PASSAGE TO READ
================================
And trust goes both ways. How do the doctors know I am not a drugged out child-abusers with a criminal record? How do the doctors know I will pay the full account? How do they know I will not skip town, change my name and address and not bother to pick up the baby. (And that is an American surrogate's worst nightmare, which happens more often than a surrogate keeps a baby).

I guess there are no cut and dried answers. There are no guarantees. I know I am a good, honest, law-abiding, truthful person who fulfils my financial and moral responsibilities. I sense, and have trust, that the doctors have the saem ethical code. If they did not, they would have been run out of business many years ago. I also trust that any parent willing to put in the time to research surrogacy, and expend financial and emotional resources on travelling to a foreign land, has pretty much considered every option to parenthood and made an educated and responsible decision about pursuing surrogacy.
================================
Bounding box prediction data
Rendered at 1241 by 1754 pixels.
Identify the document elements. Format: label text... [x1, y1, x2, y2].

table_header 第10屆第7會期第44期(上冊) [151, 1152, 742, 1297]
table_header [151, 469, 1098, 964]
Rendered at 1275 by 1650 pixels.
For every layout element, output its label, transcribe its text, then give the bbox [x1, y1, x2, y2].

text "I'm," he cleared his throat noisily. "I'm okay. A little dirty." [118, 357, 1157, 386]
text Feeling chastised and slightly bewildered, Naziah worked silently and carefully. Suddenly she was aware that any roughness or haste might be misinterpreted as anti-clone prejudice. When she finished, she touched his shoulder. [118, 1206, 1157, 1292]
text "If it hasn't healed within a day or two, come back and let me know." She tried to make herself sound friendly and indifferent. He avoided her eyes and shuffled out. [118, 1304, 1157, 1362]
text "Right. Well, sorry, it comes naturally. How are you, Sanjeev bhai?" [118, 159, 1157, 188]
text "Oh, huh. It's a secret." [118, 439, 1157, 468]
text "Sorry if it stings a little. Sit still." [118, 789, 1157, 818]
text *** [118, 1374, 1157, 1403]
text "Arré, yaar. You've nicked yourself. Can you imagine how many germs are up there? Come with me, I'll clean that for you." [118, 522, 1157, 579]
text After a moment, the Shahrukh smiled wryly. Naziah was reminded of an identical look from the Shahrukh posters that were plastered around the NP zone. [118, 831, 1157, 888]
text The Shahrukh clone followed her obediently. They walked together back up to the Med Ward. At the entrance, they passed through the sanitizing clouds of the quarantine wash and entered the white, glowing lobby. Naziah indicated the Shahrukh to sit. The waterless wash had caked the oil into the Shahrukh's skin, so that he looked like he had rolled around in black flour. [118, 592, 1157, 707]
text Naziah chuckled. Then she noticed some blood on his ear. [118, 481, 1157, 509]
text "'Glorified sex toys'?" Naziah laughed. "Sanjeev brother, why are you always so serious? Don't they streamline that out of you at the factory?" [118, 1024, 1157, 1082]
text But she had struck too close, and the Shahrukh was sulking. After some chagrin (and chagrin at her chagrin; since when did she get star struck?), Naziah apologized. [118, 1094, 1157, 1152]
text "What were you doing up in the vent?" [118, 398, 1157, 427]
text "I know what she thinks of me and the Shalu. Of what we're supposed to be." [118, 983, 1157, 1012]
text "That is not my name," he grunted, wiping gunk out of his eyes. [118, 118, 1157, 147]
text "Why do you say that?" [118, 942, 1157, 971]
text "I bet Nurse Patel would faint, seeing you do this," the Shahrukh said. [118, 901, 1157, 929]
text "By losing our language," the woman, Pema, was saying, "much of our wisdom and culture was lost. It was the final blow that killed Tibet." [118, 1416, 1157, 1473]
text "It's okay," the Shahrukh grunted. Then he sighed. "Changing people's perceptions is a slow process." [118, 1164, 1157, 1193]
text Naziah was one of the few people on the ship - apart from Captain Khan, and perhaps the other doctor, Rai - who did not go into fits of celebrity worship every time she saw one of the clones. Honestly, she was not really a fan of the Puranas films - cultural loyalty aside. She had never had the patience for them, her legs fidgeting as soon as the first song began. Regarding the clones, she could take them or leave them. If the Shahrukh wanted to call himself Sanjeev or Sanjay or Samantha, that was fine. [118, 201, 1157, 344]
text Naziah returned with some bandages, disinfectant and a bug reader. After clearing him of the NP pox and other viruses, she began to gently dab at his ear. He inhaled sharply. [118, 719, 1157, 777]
================================
CHECK YOUR UNDERSTANDING
1) Can you transcribe the surrogacy passage from "And trust goes" up to and including "keeps a baby)."?
2) Can you sum up the surrogacy passage in two sentences?

ACTIVITY ANSWERS
1)
And trust goes both ways. How do the doctors know I am not a drugged out child-abusers with a criminal record? How do the doctors know I will pay the full account? How do they know I will not skip town, change my name and address and not bother to pick up the baby. (And that is an American surrogate's worst nightmare, which happens more often than a surrogate keeps a baby).

2) The writer notes that trust goes both ways, since doctors cannot know whether the writer has a criminal record, will pay the full account, or will skip town and fail to pick up the baby. Admitting there are no guarantees, the writer trusts that the doctors share the same ethical code and that parents who research surrogacy and travel to a foreign land have made an educated and responsible decision.